The lead character gets a job at a library, she likes to read, she is intelligent and well spoken and bipolar. The lead character meets a lesbian named Finn, I have this theory that she named her Finn because the lead character is Jim, enslaved in her straight self, which Finn frees her from. (I could be wrong.)
Finn has a girlfriend, the girlfriend is never named or seen in the novel, this makes the novel so weird to me, you have one cheating person and a bird dog (If people don’t remember what a bird dog is, it is a person that romances other people’s girlfriends.) This makes the novel a lot better, because the premise of the two lead characters is that the lead character is a drug addict who romances other people’s lovers and Finn is a chronic cheater. The novel deals with the lives of extremely imperfect people. Seems odd how imperfect we all are, when I reflect upon my own life, I’ve never killed anyone but I have had some amazing imperfect moments. Everyone is so imperfect, thank god we have the ability for forgiveness.
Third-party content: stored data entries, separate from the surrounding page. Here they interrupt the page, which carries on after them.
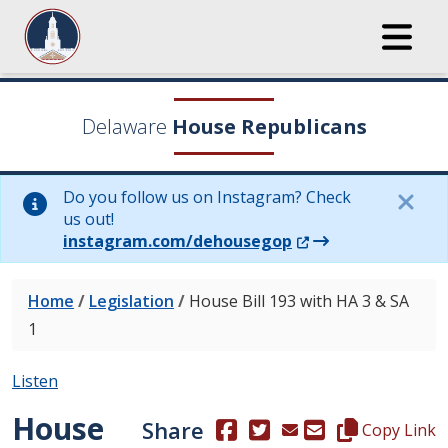
Delaware
House Republicans
Do you follow us on Instagram? Check
us out!
(Opens in a new wi
instagram.com/dehousegop
Home
/
Legislation
/
House Bill 193 with HA 3 & SA
1
Listen
House
Share
(Opens in a new window.)
(Opens in a new window
Copy this repre
Copy Link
I really liked on page 22 when the lead character says, “I want you so bad. Where did it come from? Since when I had wanted her so bad? Why had I not been conscious of it.” The lead character didn’t reason out here behavior toward Finn, it flowed from her, grew from her, the way a branch grows toward sunlight. I like that theory, it is more zen and human. I just remembered Cupid and Kamadeva though, Americans know Cupid from Valentines day, the little winged creature that shoots lovers with arrows, Indian mythology contains the same concept in Kamadeva, an invisible person that shoots lovers with arrows. I like this metaphor, a human walking around peacefully going abouttheir business, and a sniper shoots them from a distance unseen, the arrow hits them, they look down and say, “Oh shit, I’ve been shit, I didn’t expect this to happen today.”
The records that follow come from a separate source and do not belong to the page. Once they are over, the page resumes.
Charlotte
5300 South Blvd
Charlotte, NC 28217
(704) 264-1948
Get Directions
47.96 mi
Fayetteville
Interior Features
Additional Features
After there is a short break up between Finn and the lead character, the lead character goes on dating sites and has a period of rampant dating to fill an emotional void. I’ve seen this several times in my life, I don’t have statistics only anecdotes but I’ve seen women after a break up have a three month period of promiscuity. I always kind of viewed at punishment toward the ex-partner, but I think now I was wrong, maybe it is freedom, filling a void, or maybe just distraction, or trying to replicate the old love. The song Habits by Tove Lo seems to be about this. I personally don’t know and accept there is no clarity to the answer. But I think as a male I will stop viewing it as punishment or spite, but just natural behavior.
The lead character has a bipolar meltdown which leads to a lot of amazing chapters about the nuances of being a bipolar in a relationship, I am actually bipolar or whatever that means. Bipolar people can get really annoying in a relationship, because they get obsessed with a single idea and want to follow it to the end without regard for the consequences.
Bipolarism is great if you are in college, writing a novel, or trying to get a promotion, you set your mind on a goal and get manic and accomplish your goal. But when the manic sets their goal on a fellow human, then it gets annoying and even creepy, because humans aren’t like promotions you don’t win them, humans aren’t like writing novels because you can’t write another person’s novel, everyone has to write their own novel.
At the end there is no clarity, things did not turn out the way the bipolar person wanted. Life didn’t turn out at all, everyone was a woman at the beginning of the novel and they are still women when the novel fades out, they are emotionally altered a little, but the woman remains.